En dépit de toutes ces occupations, il ne gagne pas
assez pour assurer sa subsistance et celle de sa
famille. Son travail incessant et l'inconfort de son
logement provoquent une rechute de la tuberculose dont
il avait souffert dans son adolescence. Il sent que ses
jours sont comptés, et il redouble d'ardeur au travail,
selon sa devise : "Le jour est court et le travail est
grand" (Pirkei Avoth). Il commence à rassembler,
à partir de la littérature de tous les siècles, des
mots et des expressions hébraïques, dans le but de les
actualiser et de composer un dictionnaire de l'hébreu
moderne.
Un fils naît à Eliezer et Dvora. C'est le premier
enfant des temps modernes auquel ses parents ne parlent
que l'hébreu, et qui n'a pas le droit de jouer avec
d'autres enfants, pour ne pas entendre d'autre langue.
Ce n'est que lorsque leur naîtront quatre autres
enfants que la maison s'emplira de cris et de rires.
Mais ce bonheur sera de courte durée : Dvora tombera
malade et mourra de la tuberculose.
De plus Ben Yehuda subit les persécutions des Juifs
ultra-orthodoxes de Jérusalem, opposés au sionisme et à
la renaissance de l'hébreu. Ils proclament son
excommunication et le dénoncent au gouverneur turc
comme révolutionnaire. Il est arrêté, et ne sera libéré
que par l'intervention du Baron de Rothschild.
Ben Yehuda se remarie avec Hemda, la jeune soeur de
Dvora, qui et prête à apprendre l'hébreu.
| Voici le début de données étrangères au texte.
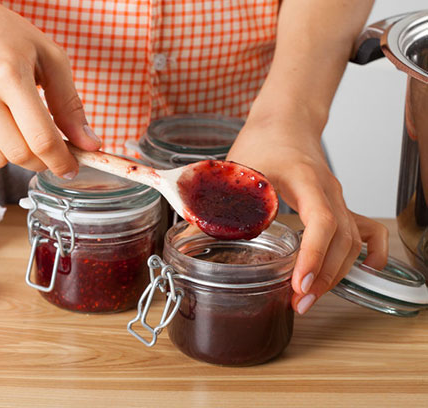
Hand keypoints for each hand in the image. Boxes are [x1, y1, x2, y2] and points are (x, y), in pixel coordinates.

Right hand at [0, 0, 100, 176]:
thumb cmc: (4, 36)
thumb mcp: (49, 58)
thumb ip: (70, 105)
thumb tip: (89, 146)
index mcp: (9, 73)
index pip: (41, 138)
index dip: (61, 161)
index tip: (70, 169)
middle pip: (18, 155)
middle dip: (39, 159)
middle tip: (44, 147)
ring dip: (9, 151)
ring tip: (8, 122)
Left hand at [226, 116, 388, 313]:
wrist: (286, 121)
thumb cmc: (263, 141)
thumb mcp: (236, 169)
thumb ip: (217, 201)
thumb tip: (192, 236)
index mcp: (305, 179)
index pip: (321, 221)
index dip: (313, 255)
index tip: (300, 283)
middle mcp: (328, 190)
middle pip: (341, 239)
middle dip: (323, 276)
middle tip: (298, 303)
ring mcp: (337, 197)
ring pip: (351, 240)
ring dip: (335, 273)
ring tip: (310, 298)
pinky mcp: (338, 203)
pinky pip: (364, 229)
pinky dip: (367, 252)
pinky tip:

Peu à peu,
d'autres habitants de Jérusalem, ainsi que les
pionniers des localités agricoles, apprennent à parler
cette langue, et la maison de Ben Yehuda devient le
centre du Comité de la Langue hébraïque (fondé en
1904).
Il visite les localités pionnières du pays, et cela le
confirme dans l'idée qu'il doit donner au peuple un
grand dictionnaire de la langue hébraïque. Dès lors, il
travaille jour et nuit à ce projet, et se rend en
Europe dans les grandes bibliothèques universitaires,
pour y étudier les livres et les manuscrits en hébreu
ancien. Le premier volume est publié en 1909.
En 1914 il part pour New York avec sa famille, fuyant
les persécutions ottomanes, et revient à la fin de la
guerre. Il a alors la joie d'assister à l'accroissement
de Jérusalem, et de constater qu'on parle de plus en
plus l'hébreu dans le pays. Son rêve sera réalisé
lorsque l'Administration mandataire britannique
reconnaîtra la langue hébraïque comme langue officielle
en Eretz Israël. Il deviendra lui-même, de son vivant,
un personnage légendaire aux yeux du peuple.
Ben Yehuda rendra l'âme à Hanouka 5683 (1922). Des
milliers de personnes assisteront à son enterrement, et
trois jours de deuil seront décrétés dans le pays.